Like any AI-based system, the model itself that makes these determinations needs to be properly trained.

Photo by Jason Goodman on Unsplash

Sign up to uncover the latest in emerging technology.

Sony wants to make sure your photos have enough representation. 

The company filed a patent for “human-centric visual diversity auditing.” Basically, this tech aims to audit the visual diversity of datasets of “unlabeled human face images,” using what it calls “core human interpretable dimensions derived from human similarity judgments.” 

To put it simply, Sony wants its AI to see diversity as humans do. When fed an image of a face, this model figures out “dimensional values aligned with the human mental representational space of faces.” Those values express the presence of a feature, as well as its extent. 

Sony noted that this system also doesn’t require a large dataset of manually labeled images for every different facial attribute or feature. Instead, it makes its determinations by comparing and contrasting images of faces in a data-focused way, to make its so-called “human similarity judgements.” 

Imagine it like a sliding scale: this model is fed two images of people with beards, but one is much longer and thicker, while the other is more of a five o’clock shadow. In this case, rather than labeling one image as one with a beard and the other without, it may give a percentage, claiming one person has 75% facial hair, and the other has 25%. If those two photos made up a dataset, the system would label its diversity of facial hair at around 50%. 

When applied to a large dataset, Sony’s invention can “mitigate bias on the basis of a set of externally visible characteristics rather than societally constructed ones,” the company claims. 

Photo via the U.S. Patent and Trademark Office.
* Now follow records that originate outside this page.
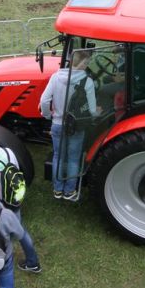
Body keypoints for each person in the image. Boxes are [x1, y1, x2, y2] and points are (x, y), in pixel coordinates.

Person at [0, 128, 41, 274]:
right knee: (20, 231)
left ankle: (2, 264)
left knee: (1, 238)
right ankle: (32, 262)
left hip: (1, 210)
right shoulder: (8, 151)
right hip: (15, 200)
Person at [39, 49, 99, 200]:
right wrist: (97, 111)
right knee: (73, 158)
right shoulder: (88, 82)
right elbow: (91, 110)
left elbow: (44, 101)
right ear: (81, 63)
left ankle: (58, 190)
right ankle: (69, 191)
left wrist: (47, 115)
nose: (87, 65)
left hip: (57, 124)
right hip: (76, 126)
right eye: (86, 62)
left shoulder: (56, 77)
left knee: (58, 156)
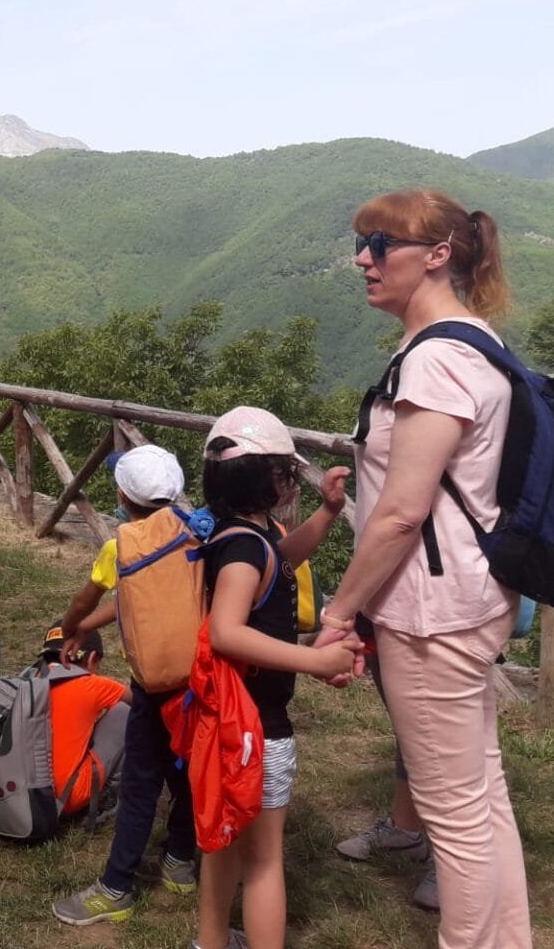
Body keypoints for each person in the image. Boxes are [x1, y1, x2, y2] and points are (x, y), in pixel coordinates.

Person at [315, 190, 529, 948]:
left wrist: (339, 613)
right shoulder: (473, 340)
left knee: (457, 817)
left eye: (380, 243)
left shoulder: (436, 358)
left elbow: (403, 512)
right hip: (470, 598)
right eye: (362, 243)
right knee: (481, 797)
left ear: (437, 255)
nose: (362, 259)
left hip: (432, 613)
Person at [193, 407, 357, 949]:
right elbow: (226, 632)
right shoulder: (243, 548)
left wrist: (327, 514)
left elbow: (280, 560)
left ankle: (211, 941)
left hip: (226, 722)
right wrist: (314, 661)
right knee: (263, 862)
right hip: (256, 729)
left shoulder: (247, 534)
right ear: (266, 479)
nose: (290, 483)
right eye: (286, 473)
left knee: (221, 843)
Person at [52, 444, 200, 924]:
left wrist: (73, 625)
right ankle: (180, 860)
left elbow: (86, 599)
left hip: (153, 685)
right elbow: (136, 601)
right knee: (187, 770)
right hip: (198, 677)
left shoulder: (122, 546)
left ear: (121, 494)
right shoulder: (198, 533)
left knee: (140, 784)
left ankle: (116, 888)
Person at [334, 614, 439, 912]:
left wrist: (339, 611)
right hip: (389, 612)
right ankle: (405, 832)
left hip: (442, 615)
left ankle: (460, 864)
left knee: (443, 738)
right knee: (410, 729)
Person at [38, 624, 131, 821]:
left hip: (27, 794)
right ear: (91, 658)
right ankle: (107, 795)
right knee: (126, 711)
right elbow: (142, 701)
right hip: (66, 799)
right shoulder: (91, 685)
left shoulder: (30, 680)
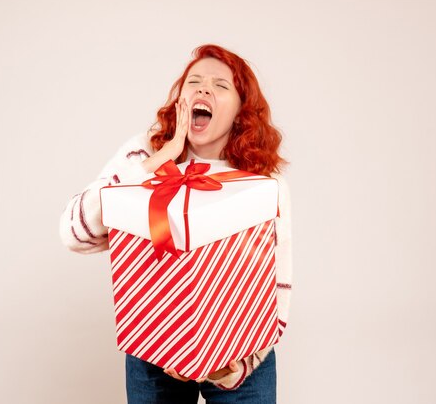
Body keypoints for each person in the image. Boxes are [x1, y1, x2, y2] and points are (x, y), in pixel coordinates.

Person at [59, 44, 292, 403]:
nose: (202, 90)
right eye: (194, 82)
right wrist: (159, 161)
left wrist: (234, 367)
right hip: (153, 348)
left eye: (220, 85)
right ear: (180, 98)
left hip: (240, 358)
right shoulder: (144, 153)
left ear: (241, 110)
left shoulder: (262, 182)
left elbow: (277, 282)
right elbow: (73, 232)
If you’re having déjà vu, it’s because Adobe sought to patent a similar image-based diversity auditor that relied on computer vision. The only difference is that Adobe’s system could come with a lot of unintended consequences, such as bias and the disregard for the intersectional nature of diversity. Sony’s system, meanwhile, could seemingly mitigate those issues by forgoing labels, said Mukul Dhankhar, founder at computer vision firm Mashgin.

“What this model is trying to do with its methodology is its trying to turn those intuitions into numbers,” said Dhankhar. “By doing that, basically they get a lot more granularity. (Some models) otherwise might just say, “Oh, this is light-skinned, this is dark-skinned.” But this model may see it as a continuous gradient.” 

In the words of The Atlantic’s Caroline Mimbs Nyce, AI has a hotness problem. Image-generating AI models simply can’t help but spit out beautiful images when prompted. A system like Sony is suggesting here may help solve this by auditing image datasets for their diversity of physical features, looking for a good ratio of things like skin tone, eye shape or nose shape. 

But like any AI-based system, the model itself that makes these determinations needs to be properly trained, Dhankhar said. Otherwise, this system would simply let biased training data slip through the cracks, defeating the purpose of using it in the first place. 

The question of what exactly Sony would do with a system like this still remains. But as a massive tech conglomerate, the company certainly isn’t immune to the pressure to keep up in the AI race, giving it incentive to get a grip on as many AI-related tech inventions as possible.